Encore méconnu du grand public il y a quelques années, le Roundnet – souvent appelé Spikeball – séduit aujourd’hui de plus en plus de pratiquants en France, et particulièrement en Isère. À Grenoble, la discipline s’organise, se structure et commence même à briller sur la scène internationale.
Un petit filet circulaire posé sur le sol, quatre joueurs, une balle et zéro terrain fixe. Le roundnet, c’est simple à expliquer, difficile à maîtriser — et impossible à regarder sans sourire. Venu tout droit des États-Unis, ce sport inspiré du volleyball repose sur un principe limpide : faire rebondir la balle sur le filet de façon à ce que l’équipe adverse ne puisse pas la renvoyer. Chaque équipe dispose de trois touches maximum pour y parvenir, et une fois le service lancé, les joueurs peuvent se déplacer à 360° autour du filet. Résultat : des échanges rapides, acrobatiques, imprévisibles. Le roundnet, c’est du sport condensé.
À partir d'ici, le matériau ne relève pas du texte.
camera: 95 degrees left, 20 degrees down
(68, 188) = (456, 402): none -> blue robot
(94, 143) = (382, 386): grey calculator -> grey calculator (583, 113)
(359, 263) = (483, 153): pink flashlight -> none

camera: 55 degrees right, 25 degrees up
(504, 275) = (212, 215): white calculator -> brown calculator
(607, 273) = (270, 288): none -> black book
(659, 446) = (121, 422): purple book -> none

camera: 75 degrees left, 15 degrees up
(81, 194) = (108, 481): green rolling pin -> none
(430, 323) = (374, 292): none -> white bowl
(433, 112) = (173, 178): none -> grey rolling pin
Accessible, peu coûteux, jouable sur n’importe quelle surface — herbe, sable, parquet — le roundnet a explosé Outre-Atlantique avant de déferler sur l’Europe. En France, la fédération française de roundnet a été créée en 2021 pour structurer et développer la discipline.
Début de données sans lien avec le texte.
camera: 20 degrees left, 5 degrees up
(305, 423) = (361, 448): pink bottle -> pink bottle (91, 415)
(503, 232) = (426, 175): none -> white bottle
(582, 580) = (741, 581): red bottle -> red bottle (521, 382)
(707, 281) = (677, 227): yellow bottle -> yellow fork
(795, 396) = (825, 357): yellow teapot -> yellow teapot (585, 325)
Simple, intense et en plein essor en France
S’il est encore en phase de structuration, le roundnet connaît une croissance rapide dans l’hexagone : création de clubs, organisation de tournois régionaux et nationaux, et montée en puissance des équipes de France. Les équipes tricolores progressent fortement sur la scène internationale. Lors des derniers championnats du monde, les Français ont réalisé de très bons résultats, confirmant leur place parmi les meilleures nations européennes, juste derrière l’Allemagne et l’Italie. À l’échelle mondiale, les États-Unis et le Canada dominent encore largement la discipline.

Grenoble, un club moteur — et les filles en force !
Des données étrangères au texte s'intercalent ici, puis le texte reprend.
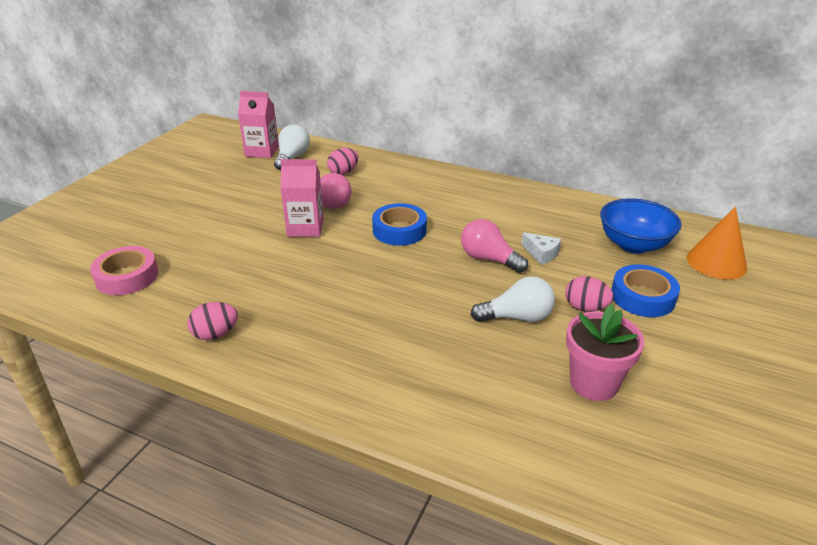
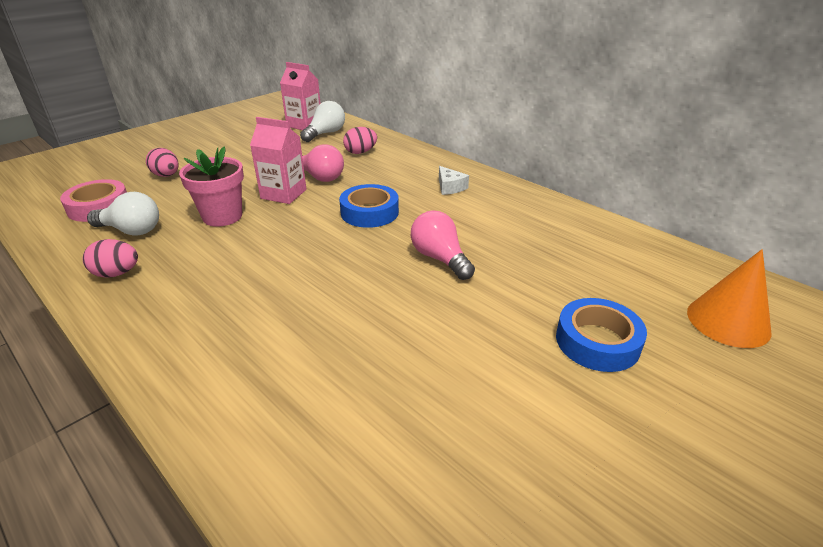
camera: 20 degrees right, 0 degrees up
(517, 317) = (423, 329): white light bulb -> white light bulb (131, 230)
(541, 254) = (504, 265): white cheese -> white cheese (450, 187)
(585, 308) = (514, 337): pink egg -> pink egg (166, 175)
(594, 383) = (459, 435): pink flower pot -> pink flower pot (222, 216)
(633, 245) = (625, 277): blue bowl -> none

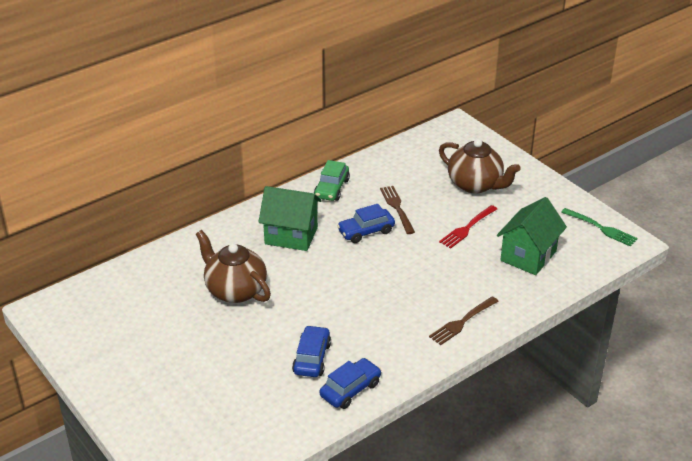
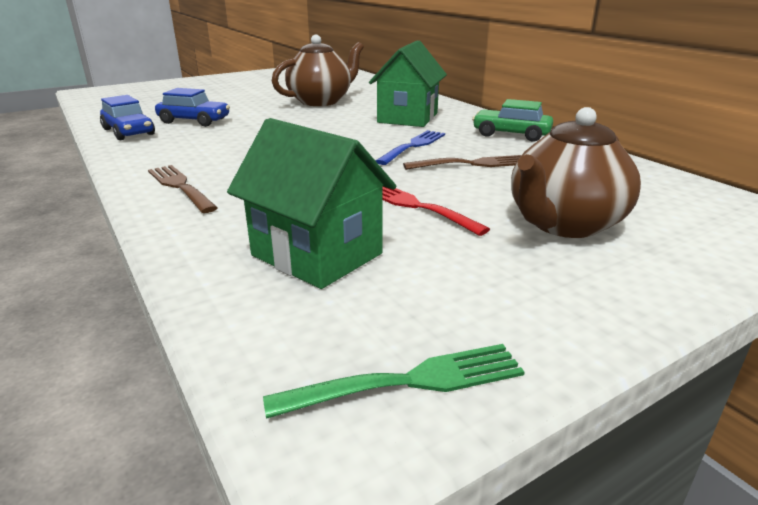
camera: 95 degrees right, 10 degrees down
(366, 231) = (413, 146): blue car -> blue fork
(600, 228) = (406, 382): green fork -> green fork turned 150 degrees counterclockwise

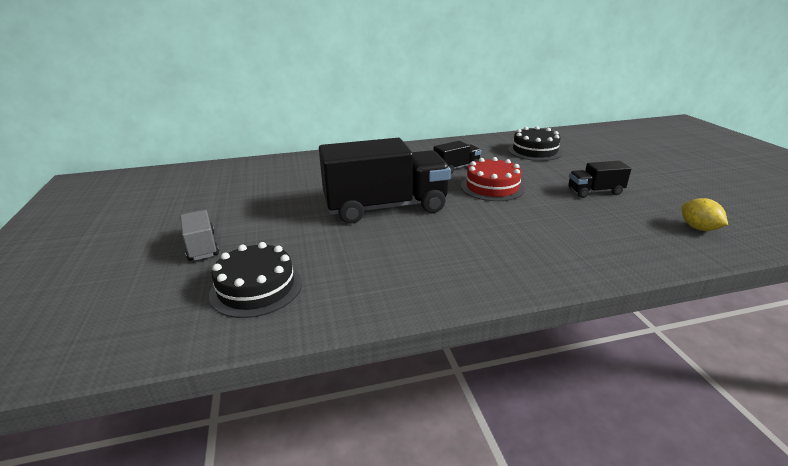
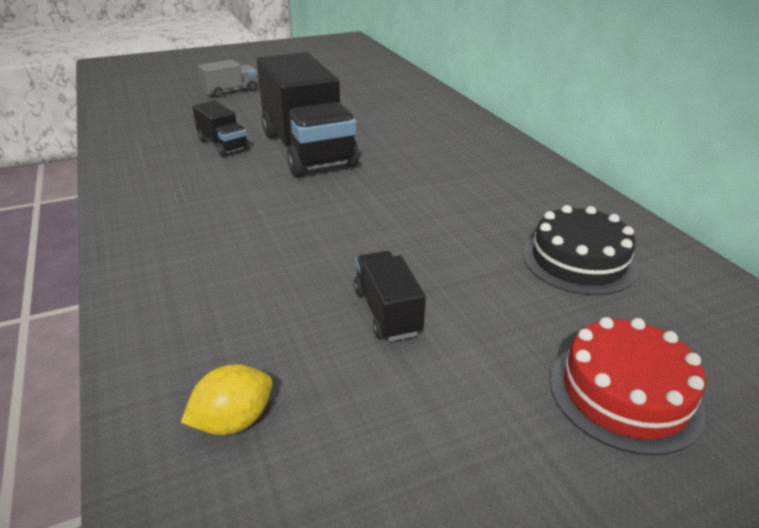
camera: 80 degrees right, 5 degrees up
(256, 288) = (162, 116): black cake -> none
(456, 168) = (449, 186): black truck -> black truck (223, 145)
(492, 187) = (382, 213): red cake -> red cake (624, 393)

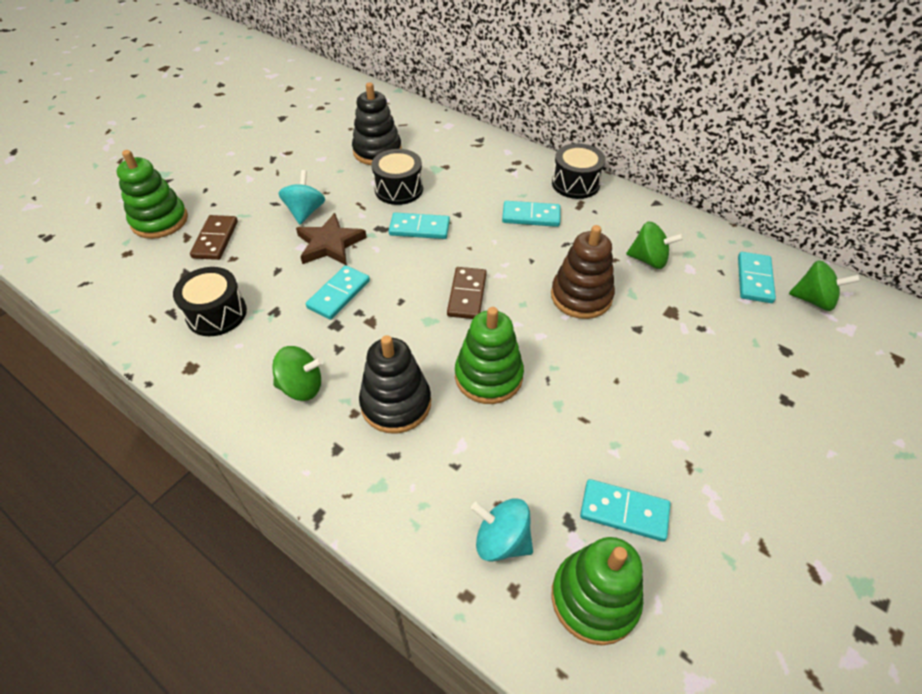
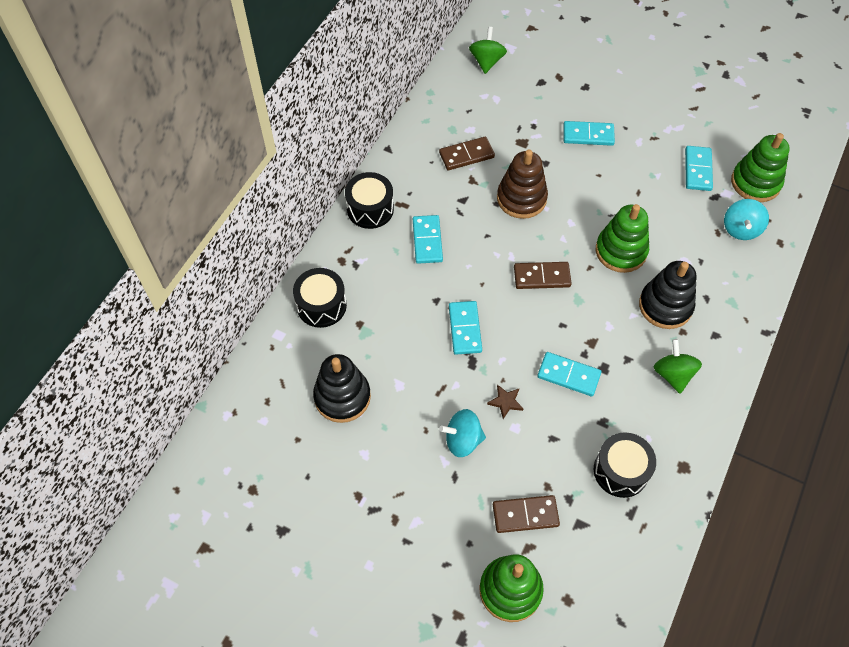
camera: 100 degrees left, 10 degrees up
(330, 244) = (505, 402): brown star -> brown star, size x0.52
(399, 189) = (407, 360): black drum -> black drum (321, 305)
(648, 260) = (466, 155): green spinning top -> brown domino
(754, 279) = (473, 92): turquoise domino -> turquoise domino (588, 135)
À Grenoble, le club Alpes Roundnet incarne cette ambition collective. La section féminine y est particulièrement développée, avec un vivier de joueuses de haut niveau remarquable. Deux d’entre elles ont décroché leur place en équipe de France — une consécration qui témoigne à la fois du travail accompli localement et de la qualité de la structure grenobloise.

Un Grenoblois champion de France et référence nationale
Côté individuel, une figure iséroise s’est imposée comme référence nationale : Louis Mareschal. Champion de France 2024, désormais licencié à Toulouse, il a également été désigné meilleur joueur français de la saison. Une trajectoire fulgurante qui illustre le terreau fertile que représente Grenoble pour le roundnet français.

L’équipe de France se prépare à Grenoble pour les Mondiaux
Il y a quelques jours, le campus de l’Université Grenoble Alpes (UGA) accueillait un stage de préparation de l’équipe de France. Un événement rare, qui a réuni 16 femmes et 16 hommes en vue des prochains championnats du monde de Roundnet prévus du 3 au 6 septembre à Paris. Cette rencontre de haut niveau illustre l’importance croissante de la discipline sur le territoire et le rôle central que peut jouer Grenoble dans son développement.
Les équipes de France arrivent avec de solides ambitions. La sélection féminine notamment est particulièrement prometteuse cette saison et pourrait viser le podium mondial. Face aux nations dominantes que sont les États-Unis et le Canada, la France entend confirmer sa progression et continuer à s’imposer comme une nation incontournable en Europe.